How to run pytorch custom inference on Jetson Nano's GPU?

I installed pytorch on my Nano 2GB with the script delivered in “Jetson Inference” repository and tutorial. When I check in python torch is installed and cuda.is_available() gives me True.

I prepared some small benchmark code to see if this works as it should, where I run ione image inference through pretrained alexnet.

alexnet = models.alexnet(pretrained=True)
alexnet.eval()

input_batch = torch.randn((1, 3, 224, 224))

start_time = time.time()
output_batch = alexnet(input_batch)
print(time.time() - start_time)

On my laptop CPU torch (i5 10th gen) it takes 0.04 second, on Jetson nano it takes more than 0.4 s.

When I moved both model and data batch .to(torch.device(“cuda”)) the script ended up with inferencing this one image for 46 seconds (?!?!?!).

I don’t think this is normal. How can I use pytorch models in proper way on my Nano?

I might add, that for example on “detectnet” demo I get over 20 FPS so I think the installation of pytorch, jetpack and cuda libraries is correct.

If this was the first inferencing iteration of the program, it takes longer because it needs to load and initialize a bunch of CUDA libraries the first time a GPU operation is performed in PyTorch.
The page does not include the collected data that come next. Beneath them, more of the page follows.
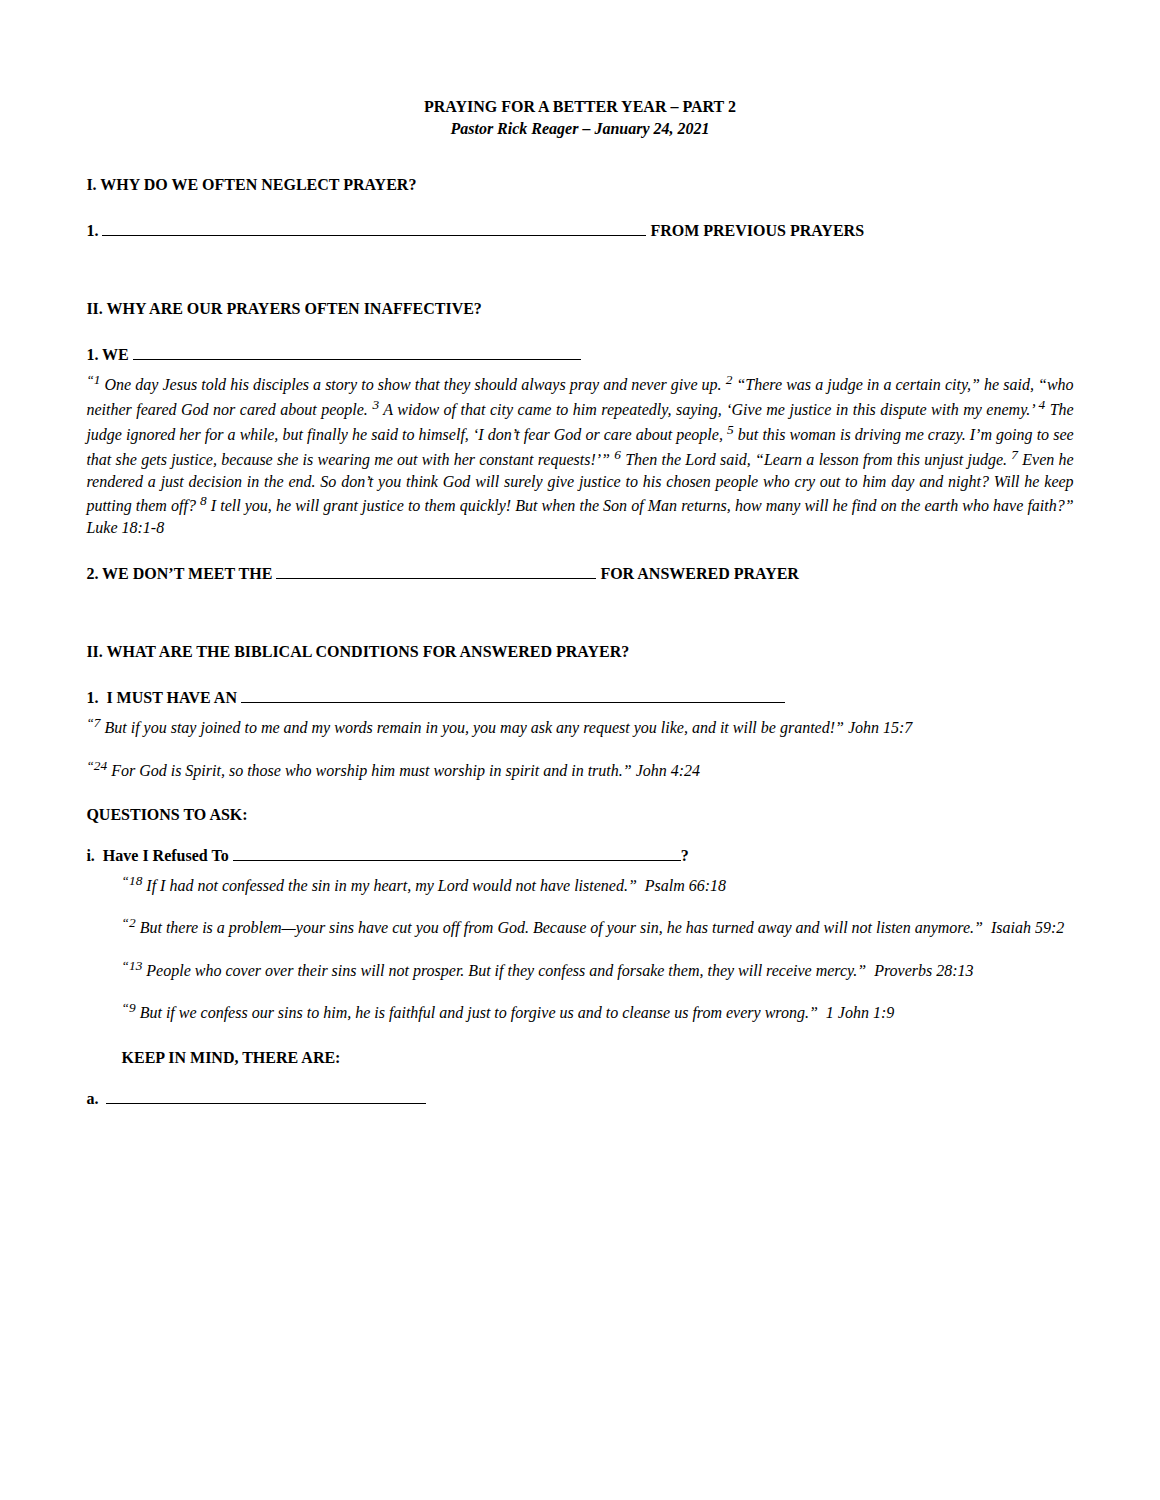Praying for a Better Year – Part 2
Pastor Rick Reager – January 24, 2021
I. Why Do We Often Neglect Prayer?
1. FROM PREVIOUS PRAYERS
II. Why Are Our Prayers Often Inaffective?
1. WE
“1 One day Jesus told his disciples a story to show that they should always pray and never give up. 2 “There was a judge in a certain city,” he said, “who neither feared God nor cared about people. 3 A widow of that city came to him repeatedly, saying, ‘Give me justice in this dispute with my enemy.’ 4 The judge ignored her for a while, but finally he said to himself, ‘I don’t fear God or care about people, 5 but this woman is driving me crazy. I’m going to see that she gets justice, because she is wearing me out with her constant requests!’” 6 Then the Lord said, “Learn a lesson from this unjust judge. 7 Even he rendered a just decision in the end. So don’t you think God will surely give justice to his chosen people who cry out to him day and night? Will he keep putting them off? 8 I tell you, he will grant justice to them quickly! But when the Son of Man returns, how many will he find on the earth who have faith?” Luke 18:1-8
2. WE DON’T MEET THE FOR ANSWERED PRAYER
II. What Are the Biblical Conditions for Answered Prayer?
1. I MUST HAVE AN
“7 But if you stay joined to me and my words remain in you, you may ask any request you like, and it will be granted!” John 15:7
“24 For God is Spirit, so those who worship him must worship in spirit and in truth.” John 4:24
QUESTIONS TO ASK:
i. Have I Refused To ?
“18 If I had not confessed the sin in my heart, my Lord would not have listened.” Psalm 66:18
“2 But there is a problem—your sins have cut you off from God. Because of your sin, he has turned away and will not listen anymore.” Isaiah 59:2
“13 People who cover over their sins will not prosper. But if they confess and forsake them, they will receive mercy.” Proverbs 28:13
“9 But if we confess our sins to him, he is faithful and just to forgive us and to cleanse us from every wrong.” 1 John 1:9
KEEP IN MIND, THERE ARE:
a.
Try discarding the time of the first and timing a bunch of iterations after that.

Hello, thanks for the response.

I modified the script so it runs couple of times and execution time is decreasing with time as you suggested:
-51 s
-1.39 s
-0.15 s
-0.10 s
-0.05 s
-0.03 s

However, I also put into the time measured part of the code, the line of code that moves data to the torch.device(“cuda”), because it seems to me, that I’d have to do it each time I conduct inference. Without measuring time of moving the tensor into the cuda device, the process takes only 0.008 s.

So I also would like to ask you whether putting tensor to cuda with the use of Tensor.to(torch.device(“cuda”)) is recommended method on Nano or maybe there is some faster alternative to this?

Unless you can modify or re-use a tensor in-place that has already been allocated on the GPU, it would seem to be necessary. You could also try using PyTorch’s APIs for pinned memory: https://pytorch.org/docs/stable/notes/cuda.html#use-pinned-memory-buffers

In reality, PyTorch isn’t the most optimized library for realtime inferencing and as such there are faster alternatives such as TensorRT (like the jetson-inference library uses). jetson-inference is also careful to use zero-copy memory to avoid needing CPU/GPU memory transfers or the overhead of allocating memory at runtime.